Killer T cells activated to bring extra protection
Researchers at National Jewish Health have discovered how to prime a second arm of the immune system to potentially boost influenza vaccine effectiveness. A combination of two adjuvants, chemicals used to boost the effectiveness of some vaccines, induced CD8, or killer, T cells to join antibodies in response to influenza infection. Since the killer T cells targeted a highly conserved protein that does not change from year to year, the adjuvant strategy suggests potential for a universal flu vaccine.
"Most vaccines protect against disease by boosting antibody protection," said lead author post-doctoral fellow Megan MacLeod, PhD. "We have shown that the two adjuvants work in concert to generate memory CD8 T cells, which can kill infected cells. We believe that this strategy of stimulating both the cellular and humoral immune responses holds promise for better vaccines."

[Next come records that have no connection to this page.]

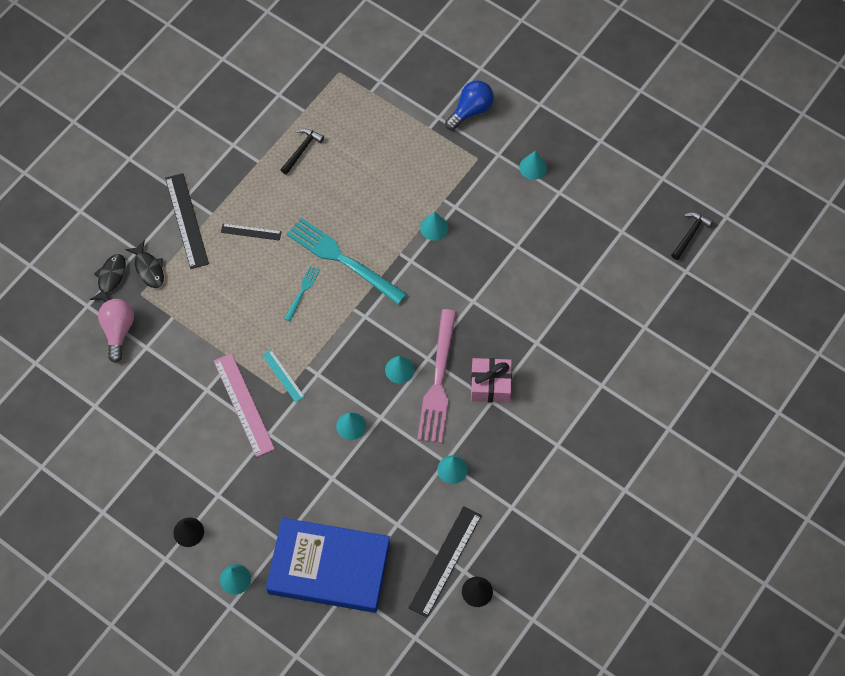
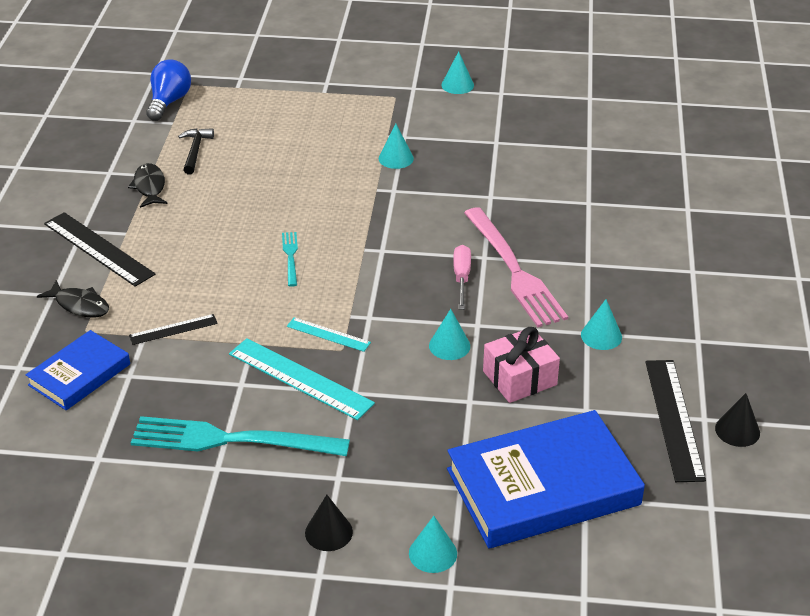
camera: 30 degrees left, 25 degrees down
black fish [90,254,126,302] -> black fish moved to [128,163,168,208]
pink light bulb [98,299,134,363] -> blue book [26,330,130,410]
pink ruler [214,353,275,457] -> turquoise ruler [229,338,375,420]
black ruler [221,223,282,241] -> black ruler moved to [129,314,218,345]
turquoise fork [287,218,407,305] -> turquoise fork moved to [131,416,350,456]
turquoise cone [385,356,414,383] -> pink screwdriver [453,245,471,310]
blue light bulb [445,80,494,130] -> blue light bulb moved to [146,59,191,121]
pink gift [471,358,512,403] -> pink gift moved to [483,327,560,403]
black hammer [671,212,713,260] -> none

Vaccines prepare the immune system to respond quickly to an infection with antibodies, Y-shaped molecules that neutralize or otherwise inactivate pathogens.

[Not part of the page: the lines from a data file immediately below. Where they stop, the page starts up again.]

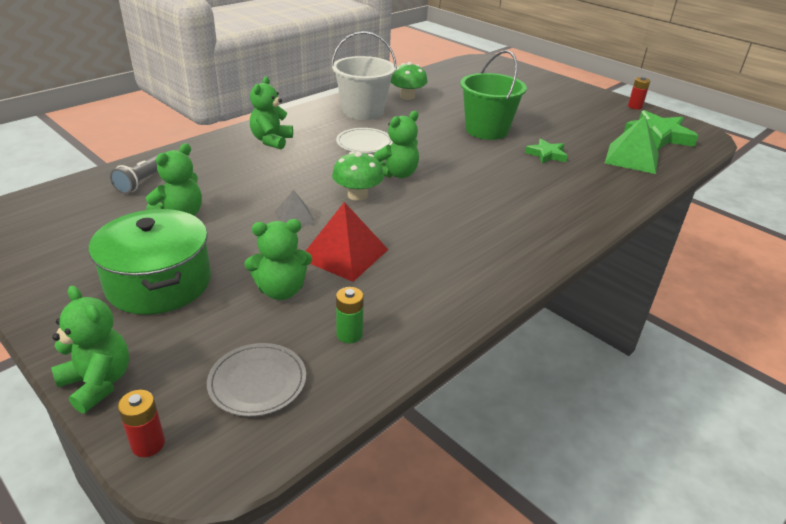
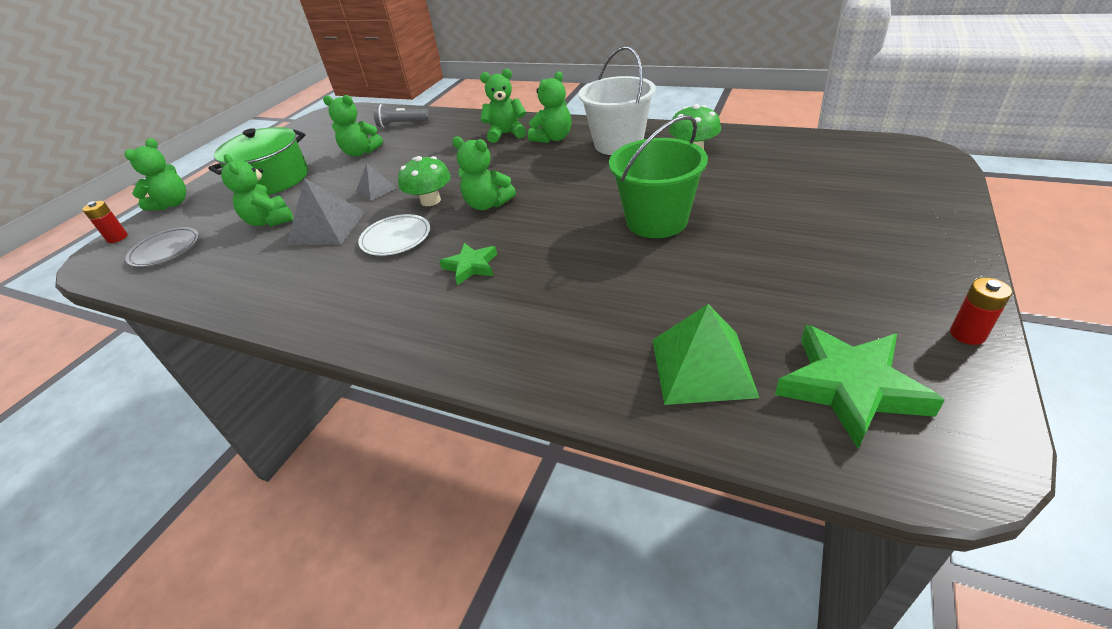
camera: 75 degrees right, 5 degrees up
red pyramid [306,202,388,282] -> grey pyramid [287,178,365,245]
white plate [336,128,393,153] -> white plate moved to [358,214,430,256]
green battery [336,287,364,343] -> none
green star [525,139,568,164] -> green star moved to [439,243,497,286]
none -> green teddy bear [528,71,571,143]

Aluminum salts, or alum, have been used for nearly a century as an adjuvant to boost the effectiveness of many vaccines. Surprisingly no one is sure even today exactly how it works. The only other adjuvant approved for use in the United States, monophosphoryl lipid A (MPL), is used by GlaxoSmithKline to boost the antibody response of some of its vaccines.

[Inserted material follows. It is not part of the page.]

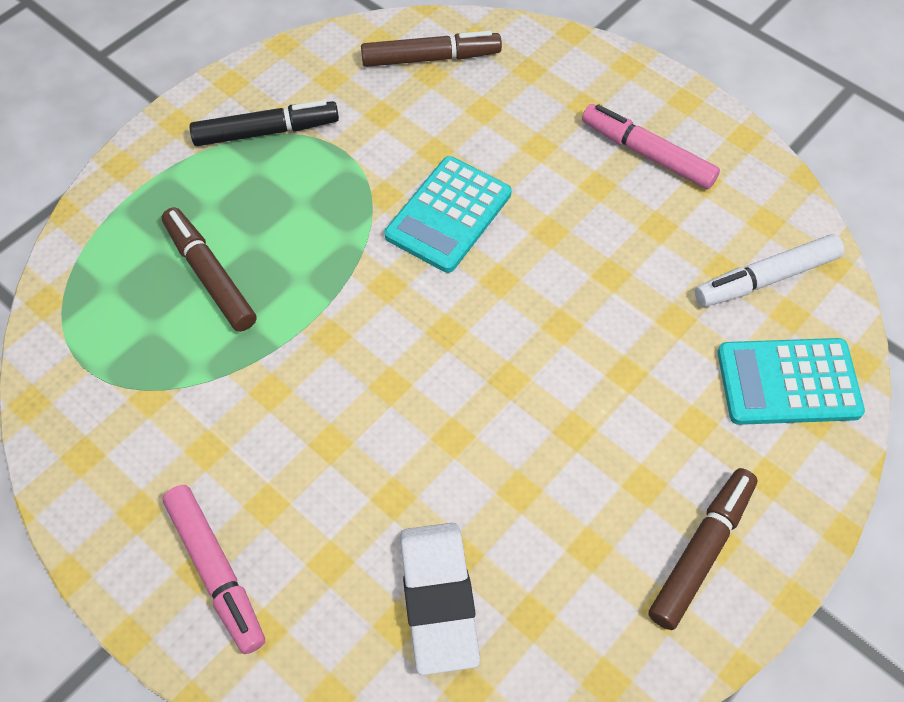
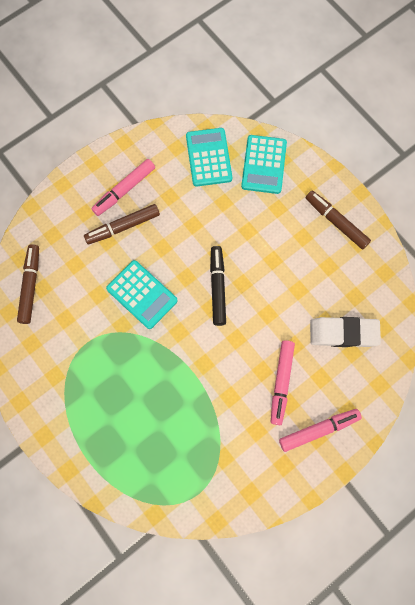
camera: 80 degrees left, 15 degrees up
brown marker [162,207,257,332] -> brown marker moved to [84,204,160,245]
black marker [189,100,339,146] -> black marker moved to [210,246,226,326]
white marker [695,234,844,307] -> turquoise calculator [186,128,232,187]
none -> pink marker [271,340,295,425]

Dr. MacLeod, senior author Philippa Marrack, PhD, and their colleagues evaluated the responses of mice immunized with influenza vaccines containing no adjuvant, each adjuvant alone and both together. They engineered the vaccine so that any immune defense would be provided by killer T cells, not antibodies. Several weeks after the immunization, they infected the mice with influenza A virus.
They found that unvaccinated mice lost about 15 percent of their body weight in the first eight days after infection, then regained some of that weight by 20 days after infection. Mice whose vaccines contained either alum or MPL adjuvants lost less weight but did not fully regain their original weight. Mice whose vaccines contained both adjuvants together lost about 5 percent of their original weight and regained it all back rapidly.
The researchers also found that mice receiving vaccines with both adjuvants had the fewest viral particles in their lungs four days after infection.
Further experiments revealed that alum promoted long-lived CD8 memory cells, but that MPL was required to produce activated cells, ready and able to kill. The findings were published in the May 10, 2011, issue of the Proceedings of The National Academy of Sciences.
Current influenza vaccines use antigens against two proteins on the viral surface, neuraminidase (N), and hemagglutinin (H), to which antibodies can bind. Because these cell-surface proteins mutate frequently, new vaccines must be formulated each year to recognize a viral strains.
Killer T cells instead recognize viral fragments displayed on the surface of infected cells. The researchers used as their vaccine a fragment from the viral nucleus, which rarely changes. This suggests the possible development of a universal flu vaccine that would not have to be reformulated and administered every year.